Plain-text document sources:
━━━━━━━━━━━━━━━━━━━━

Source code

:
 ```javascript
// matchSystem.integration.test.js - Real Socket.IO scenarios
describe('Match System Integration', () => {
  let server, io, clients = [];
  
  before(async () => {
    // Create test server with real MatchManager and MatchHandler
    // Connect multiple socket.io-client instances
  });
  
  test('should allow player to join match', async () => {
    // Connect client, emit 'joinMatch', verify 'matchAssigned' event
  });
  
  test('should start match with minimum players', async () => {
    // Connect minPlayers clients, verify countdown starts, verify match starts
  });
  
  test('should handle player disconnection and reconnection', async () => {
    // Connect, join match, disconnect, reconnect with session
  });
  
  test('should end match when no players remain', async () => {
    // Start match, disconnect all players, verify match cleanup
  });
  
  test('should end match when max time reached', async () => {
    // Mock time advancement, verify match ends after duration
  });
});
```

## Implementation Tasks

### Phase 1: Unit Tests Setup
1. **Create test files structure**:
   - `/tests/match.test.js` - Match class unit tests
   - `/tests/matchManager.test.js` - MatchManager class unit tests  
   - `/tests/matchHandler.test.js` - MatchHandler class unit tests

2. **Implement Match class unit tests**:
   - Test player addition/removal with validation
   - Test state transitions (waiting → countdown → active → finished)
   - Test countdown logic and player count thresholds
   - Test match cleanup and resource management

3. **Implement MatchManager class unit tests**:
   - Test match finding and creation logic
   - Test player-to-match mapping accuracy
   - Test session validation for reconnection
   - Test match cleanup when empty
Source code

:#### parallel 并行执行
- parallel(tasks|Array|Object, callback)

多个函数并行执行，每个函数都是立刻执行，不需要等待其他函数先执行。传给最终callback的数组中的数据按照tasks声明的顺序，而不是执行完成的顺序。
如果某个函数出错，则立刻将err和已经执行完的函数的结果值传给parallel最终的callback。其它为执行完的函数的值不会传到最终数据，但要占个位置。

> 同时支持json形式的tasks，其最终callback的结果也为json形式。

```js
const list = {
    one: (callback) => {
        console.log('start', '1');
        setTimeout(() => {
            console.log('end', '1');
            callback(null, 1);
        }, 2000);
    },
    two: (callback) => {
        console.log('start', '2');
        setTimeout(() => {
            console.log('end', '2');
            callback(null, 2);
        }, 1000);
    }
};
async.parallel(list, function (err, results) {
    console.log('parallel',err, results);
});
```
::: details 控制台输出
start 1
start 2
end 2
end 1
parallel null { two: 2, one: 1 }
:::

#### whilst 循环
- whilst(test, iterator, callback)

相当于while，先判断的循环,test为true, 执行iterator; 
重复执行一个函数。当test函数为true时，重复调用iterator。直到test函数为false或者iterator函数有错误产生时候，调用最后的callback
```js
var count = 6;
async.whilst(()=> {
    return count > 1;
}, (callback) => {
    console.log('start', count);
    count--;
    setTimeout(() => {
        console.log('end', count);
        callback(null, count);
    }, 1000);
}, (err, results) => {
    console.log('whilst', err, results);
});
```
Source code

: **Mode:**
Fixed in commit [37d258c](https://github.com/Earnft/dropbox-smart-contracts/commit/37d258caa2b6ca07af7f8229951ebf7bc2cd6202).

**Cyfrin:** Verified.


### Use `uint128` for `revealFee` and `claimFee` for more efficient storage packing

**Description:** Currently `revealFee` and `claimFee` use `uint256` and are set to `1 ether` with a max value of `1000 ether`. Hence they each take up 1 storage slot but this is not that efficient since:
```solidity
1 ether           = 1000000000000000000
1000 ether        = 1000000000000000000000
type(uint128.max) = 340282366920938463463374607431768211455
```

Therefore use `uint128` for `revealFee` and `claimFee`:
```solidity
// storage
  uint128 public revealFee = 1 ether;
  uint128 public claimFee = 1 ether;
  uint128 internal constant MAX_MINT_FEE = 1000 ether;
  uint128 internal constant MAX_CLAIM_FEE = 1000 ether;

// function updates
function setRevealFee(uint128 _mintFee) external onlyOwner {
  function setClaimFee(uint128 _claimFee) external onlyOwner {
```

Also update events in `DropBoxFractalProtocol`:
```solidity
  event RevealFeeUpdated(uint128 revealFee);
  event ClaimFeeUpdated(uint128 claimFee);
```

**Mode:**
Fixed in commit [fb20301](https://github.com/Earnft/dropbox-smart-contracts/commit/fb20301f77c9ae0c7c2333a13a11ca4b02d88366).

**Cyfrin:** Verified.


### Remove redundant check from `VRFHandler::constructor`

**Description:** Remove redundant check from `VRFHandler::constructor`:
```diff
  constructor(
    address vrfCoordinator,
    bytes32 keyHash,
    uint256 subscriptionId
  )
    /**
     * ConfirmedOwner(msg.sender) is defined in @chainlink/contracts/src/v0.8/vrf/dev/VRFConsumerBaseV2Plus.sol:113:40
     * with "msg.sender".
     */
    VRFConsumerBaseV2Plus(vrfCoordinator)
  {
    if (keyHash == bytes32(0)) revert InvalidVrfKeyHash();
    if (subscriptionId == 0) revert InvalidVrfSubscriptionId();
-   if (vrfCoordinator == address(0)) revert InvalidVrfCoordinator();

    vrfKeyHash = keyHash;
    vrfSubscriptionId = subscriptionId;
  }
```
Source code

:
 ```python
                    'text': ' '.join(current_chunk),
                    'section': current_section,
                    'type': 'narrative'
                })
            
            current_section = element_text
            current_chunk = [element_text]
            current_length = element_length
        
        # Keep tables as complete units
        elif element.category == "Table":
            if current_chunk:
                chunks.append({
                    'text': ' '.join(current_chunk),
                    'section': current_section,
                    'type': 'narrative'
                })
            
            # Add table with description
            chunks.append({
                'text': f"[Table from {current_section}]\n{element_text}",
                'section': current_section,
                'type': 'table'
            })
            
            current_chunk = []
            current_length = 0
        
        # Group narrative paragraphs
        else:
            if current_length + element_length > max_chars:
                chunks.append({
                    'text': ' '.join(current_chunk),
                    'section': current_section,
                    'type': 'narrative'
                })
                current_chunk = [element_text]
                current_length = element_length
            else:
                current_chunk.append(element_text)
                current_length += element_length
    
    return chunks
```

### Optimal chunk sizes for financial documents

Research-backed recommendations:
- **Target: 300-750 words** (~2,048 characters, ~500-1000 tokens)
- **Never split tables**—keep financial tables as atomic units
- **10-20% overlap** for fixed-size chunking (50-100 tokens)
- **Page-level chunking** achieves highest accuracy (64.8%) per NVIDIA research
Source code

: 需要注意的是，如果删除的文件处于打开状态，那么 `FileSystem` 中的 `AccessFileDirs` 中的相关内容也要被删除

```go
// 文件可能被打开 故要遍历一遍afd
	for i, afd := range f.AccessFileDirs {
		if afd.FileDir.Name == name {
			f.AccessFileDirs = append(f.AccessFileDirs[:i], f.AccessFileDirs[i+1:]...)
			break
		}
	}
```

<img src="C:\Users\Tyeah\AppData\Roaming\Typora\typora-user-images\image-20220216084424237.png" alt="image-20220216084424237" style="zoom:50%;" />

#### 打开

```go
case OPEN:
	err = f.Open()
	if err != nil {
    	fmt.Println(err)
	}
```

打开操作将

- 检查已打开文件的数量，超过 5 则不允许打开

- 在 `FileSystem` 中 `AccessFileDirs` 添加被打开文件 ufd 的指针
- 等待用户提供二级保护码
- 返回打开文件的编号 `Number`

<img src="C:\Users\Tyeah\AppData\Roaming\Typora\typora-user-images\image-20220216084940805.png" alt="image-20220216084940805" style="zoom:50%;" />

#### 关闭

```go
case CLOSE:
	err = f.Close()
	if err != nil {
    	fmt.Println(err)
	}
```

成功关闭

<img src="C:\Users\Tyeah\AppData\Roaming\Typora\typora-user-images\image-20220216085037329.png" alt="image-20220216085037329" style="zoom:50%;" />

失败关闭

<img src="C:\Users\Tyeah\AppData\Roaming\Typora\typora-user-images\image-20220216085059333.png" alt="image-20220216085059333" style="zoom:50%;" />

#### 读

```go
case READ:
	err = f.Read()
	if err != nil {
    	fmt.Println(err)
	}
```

━━━━━━━━━━━━━━━━━━━━

Work instructions: Where a line above contains the word "class", copy that line.

Answer section:
   - `/tests/match.test.js` - Match class unit tests
   - `/tests/matchManager.test.js` - MatchManager class unit tests  
   - `/tests/matchHandler.test.js` - MatchHandler class unit tests
2. **Implement Match class unit tests**:
3. **Implement MatchManager class unit tests**:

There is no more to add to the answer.